╭─ Records for processing
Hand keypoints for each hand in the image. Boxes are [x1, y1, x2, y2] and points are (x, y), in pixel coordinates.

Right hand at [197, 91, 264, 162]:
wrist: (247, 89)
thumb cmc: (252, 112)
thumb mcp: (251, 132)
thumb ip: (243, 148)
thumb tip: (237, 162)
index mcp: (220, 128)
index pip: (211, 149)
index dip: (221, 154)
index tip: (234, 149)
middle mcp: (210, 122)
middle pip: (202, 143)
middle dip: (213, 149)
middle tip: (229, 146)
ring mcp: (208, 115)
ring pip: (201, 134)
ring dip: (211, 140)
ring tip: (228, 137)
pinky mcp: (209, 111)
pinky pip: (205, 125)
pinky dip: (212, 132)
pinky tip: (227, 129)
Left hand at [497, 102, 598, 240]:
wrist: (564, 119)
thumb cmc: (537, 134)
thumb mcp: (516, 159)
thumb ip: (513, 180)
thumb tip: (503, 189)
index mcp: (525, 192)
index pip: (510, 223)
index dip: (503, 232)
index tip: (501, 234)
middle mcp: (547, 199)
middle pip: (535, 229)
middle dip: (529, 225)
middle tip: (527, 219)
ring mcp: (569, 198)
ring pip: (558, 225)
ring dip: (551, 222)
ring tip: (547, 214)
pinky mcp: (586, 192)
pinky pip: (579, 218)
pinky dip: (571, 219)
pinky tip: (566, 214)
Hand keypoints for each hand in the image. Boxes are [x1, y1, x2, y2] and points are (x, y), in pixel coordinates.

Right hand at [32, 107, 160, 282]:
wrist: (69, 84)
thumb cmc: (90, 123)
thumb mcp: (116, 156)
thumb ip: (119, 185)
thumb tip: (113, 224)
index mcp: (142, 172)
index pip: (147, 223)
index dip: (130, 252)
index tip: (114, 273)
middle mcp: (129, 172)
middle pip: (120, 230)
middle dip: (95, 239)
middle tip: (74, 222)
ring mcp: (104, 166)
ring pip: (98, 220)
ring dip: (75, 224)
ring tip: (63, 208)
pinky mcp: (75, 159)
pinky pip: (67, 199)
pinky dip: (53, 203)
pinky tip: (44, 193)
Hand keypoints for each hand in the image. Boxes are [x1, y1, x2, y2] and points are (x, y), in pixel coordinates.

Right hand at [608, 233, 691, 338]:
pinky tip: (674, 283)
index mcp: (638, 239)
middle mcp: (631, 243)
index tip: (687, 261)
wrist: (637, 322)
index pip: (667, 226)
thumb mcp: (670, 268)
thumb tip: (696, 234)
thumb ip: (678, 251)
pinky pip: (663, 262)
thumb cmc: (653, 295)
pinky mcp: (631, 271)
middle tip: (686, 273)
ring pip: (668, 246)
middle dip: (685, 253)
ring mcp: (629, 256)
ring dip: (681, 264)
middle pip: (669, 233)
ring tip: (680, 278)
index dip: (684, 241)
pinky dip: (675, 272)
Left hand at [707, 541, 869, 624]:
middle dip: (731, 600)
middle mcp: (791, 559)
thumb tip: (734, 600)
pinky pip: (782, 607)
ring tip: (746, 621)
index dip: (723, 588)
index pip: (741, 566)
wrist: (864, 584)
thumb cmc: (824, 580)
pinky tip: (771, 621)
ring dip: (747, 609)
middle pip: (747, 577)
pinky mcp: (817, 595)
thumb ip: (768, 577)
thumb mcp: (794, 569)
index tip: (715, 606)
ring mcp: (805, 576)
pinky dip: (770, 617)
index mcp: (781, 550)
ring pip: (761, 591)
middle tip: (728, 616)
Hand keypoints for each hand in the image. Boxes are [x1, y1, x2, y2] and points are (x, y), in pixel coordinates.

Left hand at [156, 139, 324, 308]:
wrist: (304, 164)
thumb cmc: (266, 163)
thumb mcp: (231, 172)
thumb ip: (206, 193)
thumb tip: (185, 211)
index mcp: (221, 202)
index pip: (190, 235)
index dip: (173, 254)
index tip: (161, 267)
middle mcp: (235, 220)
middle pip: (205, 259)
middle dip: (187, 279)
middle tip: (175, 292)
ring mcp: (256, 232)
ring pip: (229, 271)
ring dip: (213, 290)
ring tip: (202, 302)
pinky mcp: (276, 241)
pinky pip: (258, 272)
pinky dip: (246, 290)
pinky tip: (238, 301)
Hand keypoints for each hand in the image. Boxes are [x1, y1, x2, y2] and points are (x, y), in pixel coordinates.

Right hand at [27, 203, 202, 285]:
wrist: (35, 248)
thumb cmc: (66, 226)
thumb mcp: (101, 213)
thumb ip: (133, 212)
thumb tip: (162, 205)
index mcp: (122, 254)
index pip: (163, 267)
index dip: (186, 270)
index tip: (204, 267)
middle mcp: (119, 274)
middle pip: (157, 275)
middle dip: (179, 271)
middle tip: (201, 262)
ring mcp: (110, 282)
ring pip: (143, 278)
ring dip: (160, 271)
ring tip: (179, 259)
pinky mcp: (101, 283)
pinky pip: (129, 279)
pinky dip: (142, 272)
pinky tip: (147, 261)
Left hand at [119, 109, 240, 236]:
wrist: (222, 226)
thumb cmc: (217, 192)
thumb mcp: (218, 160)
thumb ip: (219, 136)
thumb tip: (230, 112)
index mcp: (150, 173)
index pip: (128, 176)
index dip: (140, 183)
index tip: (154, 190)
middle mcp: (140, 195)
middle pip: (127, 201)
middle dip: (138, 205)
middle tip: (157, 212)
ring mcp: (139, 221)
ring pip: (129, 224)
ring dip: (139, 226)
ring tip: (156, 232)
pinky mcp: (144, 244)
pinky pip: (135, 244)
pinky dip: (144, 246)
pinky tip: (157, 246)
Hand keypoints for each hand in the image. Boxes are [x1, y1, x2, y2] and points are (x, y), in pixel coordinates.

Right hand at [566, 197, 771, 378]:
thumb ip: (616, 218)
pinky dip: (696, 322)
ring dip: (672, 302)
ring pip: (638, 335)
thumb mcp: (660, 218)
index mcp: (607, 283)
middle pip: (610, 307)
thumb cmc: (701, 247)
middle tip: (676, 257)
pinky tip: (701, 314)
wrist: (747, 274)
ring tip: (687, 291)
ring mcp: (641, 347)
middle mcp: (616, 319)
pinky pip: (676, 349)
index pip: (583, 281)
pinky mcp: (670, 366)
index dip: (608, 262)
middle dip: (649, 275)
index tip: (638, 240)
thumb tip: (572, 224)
╰─
• _Aim of the task_: Every entry should be reproduced exactly, with no part omitted.

• _Task result_:
Hand keypoints for each hand in the image. Boxes are [x1, y1, x2, y2] and points are (x, y), in pixel coordinates.

Right hand at [197, 91, 264, 162]:
wrist: (247, 89)
thumb cmc: (252, 112)
thumb mcp: (251, 132)
thumb ip: (243, 148)
thumb tip: (237, 162)
index mcp: (220, 128)
index pip: (211, 149)
index dip: (221, 154)
index tip: (234, 149)
middle mcp: (210, 122)
middle pip: (202, 143)
middle dip: (213, 149)
middle tip: (229, 146)
ring mcp: (208, 115)
ring pip: (201, 134)
ring dip: (211, 140)
ring tip: (228, 137)
pinky mcp: (209, 111)
pinky pip: (205, 125)
pinky dip: (212, 132)
pinky tip: (227, 129)
Left hand at [497, 102, 598, 240]:
wrist: (564, 119)
thumb cmc: (537, 134)
thumb mcp: (516, 159)
thumb ip: (513, 180)
thumb tip: (503, 189)
index mcp: (525, 192)
index pip: (510, 223)
index dip: (503, 232)
index tip: (501, 234)
middle mcp: (547, 199)
middle pip: (535, 229)
middle dip: (529, 225)
middle tip: (527, 219)
ring mcp: (569, 198)
ring pip: (558, 225)
ring dip: (551, 222)
ring tip: (547, 214)
pinky mcp: (586, 192)
pinky pip: (579, 218)
pinky dip: (571, 219)
pinky tip: (566, 214)
Hand keypoints for each hand in the image. Boxes are [x1, y1, x2, y2] and points are (x, y), in pixel coordinates.

Right hand at [32, 107, 160, 282]:
wrist: (69, 84)
thumb cmc: (90, 123)
thumb mcp: (116, 156)
thumb ip: (119, 185)
thumb tip: (113, 224)
index mcp: (142, 172)
index pip: (147, 223)
index dip: (130, 252)
index tip: (114, 273)
middle mcp: (129, 172)
middle pip: (120, 230)
middle dip: (95, 239)
middle tip: (74, 222)
ring mcp: (104, 166)
ring pip: (98, 220)
ring dip: (75, 224)
ring tip: (63, 208)
pinky mcp: (75, 159)
pinky pip: (67, 199)
pinky dip: (53, 203)
pinky tip: (44, 193)
Hand keypoints for each hand in the image. Boxes are [x1, y1, x2, y2] and points are (x, y), in pixel coordinates.

Right hand at [608, 233, 691, 338]:
pinky tip: (674, 283)
index mcp: (638, 239)
middle mcp: (631, 243)
index tip: (687, 261)
wrist: (637, 322)
index pip: (667, 226)
thumb mcp: (670, 268)
thumb tip: (696, 234)
thumb ip: (678, 251)
pinky pip: (663, 262)
thumb cmc: (653, 295)
pinky mcp: (631, 271)
middle tip: (686, 273)
ring pip: (668, 246)
middle dip: (685, 253)
ring mcp: (629, 256)
ring dip: (681, 264)
middle pip: (669, 233)
ring tip: (680, 278)
index dip: (684, 241)
pinky dip: (675, 272)
Left hand at [707, 541, 869, 624]:
middle dip: (731, 600)
middle mcp: (791, 559)
thumb tip: (734, 600)
pinky pip: (782, 607)
ring tip: (746, 621)
index dip: (723, 588)
index pip: (741, 566)
wrist: (864, 584)
thumb cmc: (824, 580)
pinky tip: (771, 621)
ring dip: (747, 609)
middle pip: (747, 577)
pinky mcp: (817, 595)
thumb ip: (768, 577)
thumb mcp: (794, 569)
index tip: (715, 606)
ring mcp: (805, 576)
pinky dip: (770, 617)
index mcp: (781, 550)
ring pip: (761, 591)
middle tip: (728, 616)
Hand keypoints for each hand in the image. Boxes are [x1, y1, x2, y2] and points are (x, y), in pixel coordinates.

Left hand at [156, 139, 324, 308]:
wrist: (304, 164)
thumb cmc: (266, 163)
thumb mcp: (231, 172)
thumb ip: (206, 193)
thumb tip: (185, 211)
index mcp: (221, 202)
index pip: (190, 235)
index dip: (173, 254)
index tip: (161, 267)
middle mcp: (235, 220)
middle pip: (205, 259)
middle dip: (187, 279)
middle tip: (175, 292)
ring mcp: (256, 232)
ring pip: (229, 271)
ring dip: (213, 290)
ring tip: (202, 302)
pinky mcp: (276, 241)
pinky pip: (258, 272)
pinky dip: (246, 290)
pinky tip: (238, 301)
Hand keypoints for each hand in the image. Boxes are [x1, y1, x2, y2] and points are (x, y), in pixel coordinates.

Right hand at [27, 203, 202, 285]:
wrist: (35, 248)
thumb cmc: (66, 226)
thumb mcp: (101, 213)
thumb ip: (133, 212)
thumb tip: (162, 205)
index mcp: (122, 254)
index pip: (163, 267)
index dip: (186, 270)
index tip: (204, 267)
middle mcp: (119, 274)
middle pip: (157, 275)
middle dip: (179, 271)
middle tip: (201, 262)
ring mcp: (110, 282)
ring pip: (143, 278)
ring dip: (160, 271)
ring tip: (179, 259)
pinky mcp: (101, 283)
pinky pip: (129, 279)
pinky dip: (142, 272)
pinky tip: (147, 261)
Left hand at [119, 109, 240, 236]:
wrist: (222, 226)
thumb cmc: (217, 192)
thumb mcp: (218, 160)
thumb ip: (219, 136)
thumb tip: (230, 112)
index mcp: (150, 173)
index pip: (128, 176)
index dip: (140, 183)
index tip: (154, 190)
middle mcp: (140, 195)
middle pip: (127, 201)
middle dip: (138, 205)
middle tip: (157, 212)
ring mcp: (139, 221)
ring pip: (129, 224)
ring dip: (139, 226)
ring tip: (156, 232)
pinky mcp: (144, 244)
pinky pip: (135, 244)
pinky dip: (144, 246)
pinky tip: (157, 246)
Hand keypoints for each hand in the image. Boxes are [x1, y1, x2, y2] and points are (x, y), in pixel coordinates.

Right hand at [566, 197, 771, 378]:
thumb ip: (616, 218)
pinky dip: (696, 322)
ring dip: (672, 302)
ring pip: (638, 335)
thumb mcp: (660, 218)
index mcp: (607, 283)
middle pip: (610, 307)
thumb cmc: (701, 247)
middle tip: (676, 257)
pinky tip: (701, 314)
wrist: (747, 274)
ring tip: (687, 291)
ring mcp: (641, 347)
middle mcp: (616, 319)
pinky pip: (676, 349)
index pip: (583, 281)
pinky mcp: (670, 366)
index dip: (608, 262)
middle dip: (649, 275)
index tip: (638, 240)
thumb tip: (572, 224)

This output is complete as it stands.